节选片段:

__________________________________________________

用 format 更灵活一些，可以用于数字之类的

In [103]:
text = "Hello World"
print('"%s"' % text.ljust(20))
print('"%s"' % text.rjust(20))
print('"%s"' % text.center(20))

print('"%s"' % text.ljust(20, '='))
print('"%s"' % text.rjust(20, '-'))
print('"%s"' % text.center(20, '*'))

print('"%s"' % format(text, '<20'))
print('"%s"' % format(text, '>20'))
print('"%s"' % format(text, '^20'))

print('"%s"' % format(text, '=<20'))
print('"%s"' % format(text, '->20'))
print('"%s"' % format(text, '*^20'))

print('"%-20s"' % text)
print('"%20s"' % text)


print('"%s"' % format(1.2345, '=<20.2f'))
print('"%s"' % format(1.2345, '->20.2f'))
print('"%s"' % format(1.2345, '*^20.2f'))

"Hello World         "
"         Hello World"
"    Hello World     "
"---------Hello World"
"****Hello World*****"
"Hello World         "
"         Hello World"
"    Hello World     "
"---------Hello World"
"****Hello World*****"
"Hello World         "
"         Hello World"
"----------------1.23"
"********1.23********"



### 2.12 拼接字符串

`''.join` 很简单。。

In [104]:
def sample():
    yield "Is"
    yield "Chicago"
    yield "Not"
    yield "Chicago?"

# (a) Simple join operator
text = ''.join(sample())
print(text)

# (b) Redirection of parts to I/O
import sys
for part in sample():
    sys.stdout.write(part)
sys.stdout.write('\n')

# (c) Combination of parts into buffers and larger I/O operations
def combine(source, maxsize):
    parts = []
    size = 0
    for part in source:
        parts.append(part)
        size += len(part)
        if size > maxsize:
            yield ''.join(parts)

__________________________________________________

提供的资料:

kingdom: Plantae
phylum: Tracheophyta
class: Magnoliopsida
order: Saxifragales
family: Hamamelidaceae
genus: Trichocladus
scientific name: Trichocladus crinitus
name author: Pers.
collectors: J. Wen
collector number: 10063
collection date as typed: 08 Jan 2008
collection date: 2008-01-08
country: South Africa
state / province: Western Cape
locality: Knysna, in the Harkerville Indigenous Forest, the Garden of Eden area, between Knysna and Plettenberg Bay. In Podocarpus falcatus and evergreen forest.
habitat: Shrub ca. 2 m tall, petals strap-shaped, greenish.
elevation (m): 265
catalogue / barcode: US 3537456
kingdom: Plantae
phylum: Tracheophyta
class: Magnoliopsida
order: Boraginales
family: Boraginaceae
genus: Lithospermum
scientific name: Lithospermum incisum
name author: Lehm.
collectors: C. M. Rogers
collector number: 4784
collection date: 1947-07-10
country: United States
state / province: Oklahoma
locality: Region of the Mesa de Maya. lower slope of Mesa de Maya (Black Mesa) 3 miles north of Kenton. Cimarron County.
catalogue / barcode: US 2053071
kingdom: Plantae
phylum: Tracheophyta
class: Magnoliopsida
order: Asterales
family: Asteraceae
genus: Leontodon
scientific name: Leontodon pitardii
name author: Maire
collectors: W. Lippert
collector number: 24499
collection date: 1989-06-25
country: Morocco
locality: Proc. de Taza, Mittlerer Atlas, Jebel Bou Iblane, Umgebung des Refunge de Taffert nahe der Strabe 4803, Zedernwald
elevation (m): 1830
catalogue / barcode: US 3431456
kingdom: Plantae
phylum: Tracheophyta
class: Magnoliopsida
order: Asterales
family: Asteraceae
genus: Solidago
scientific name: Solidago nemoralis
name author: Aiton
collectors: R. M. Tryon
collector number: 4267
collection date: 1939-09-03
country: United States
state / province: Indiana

__________________________________________________

你的任务:
1 – 在这段讲 Python 字符串的摘录里，编号 2.12 的那一节标题是什么？
2 – 把这段 Python 字符串摘录里从“sys.stdout.write('\n')”到“yield ''.join(parts)”的部分一字不差地照抄下来，开头和结尾那两处也要包括在内。
3 – 接着这段讲 Python 字符串处理的摘录往下写，从它停下的地方继续。
这些行是单独的资料，跟摘录本身不相干。

各题答案:
1 – 拼接字符串

2 –
sys.stdout.write('\n')

# (c) Combination of parts into buffers and larger I/O operations
def combine(source, maxsize):
    parts = []
    size = 0
    for part in source:
        parts.append(part)
        size += len(part)
        if size > maxsize:
            yield ''.join(parts)

3 –
            parts = []
            size = 0
    yield ''.join(parts)

for part in combine(sample(), 32768):
    sys.stdout.write(part)
sys.stdout.write('\n')


IsChicagoNotChicago?
IsChicagoNotChicago?
IsChicagoNotChicago?


### 2.13 格式化文本（wrap）

In [105]:

# A long string
s = "Look into my eyes, look into my eyes, the eyes, the eyes, \
the eyes, not around the eyes, don't look around the eyes, \
look into my eyes, you're under."

import textwrap

print(textwrap.fill(s, 70))
print()

print(textwrap.fill(s, 40))
print()

print(textwrap.fill(s, 40, initial_indent='    '))
print()

print(textwrap.fill(s, 40, subsequent_indent='    '))
print()


Look into my eyes, look into my eyes, the eyes, the eyes, the eyes,
not around the eyes, don't look around the eyes, look into my eyes,
you're under.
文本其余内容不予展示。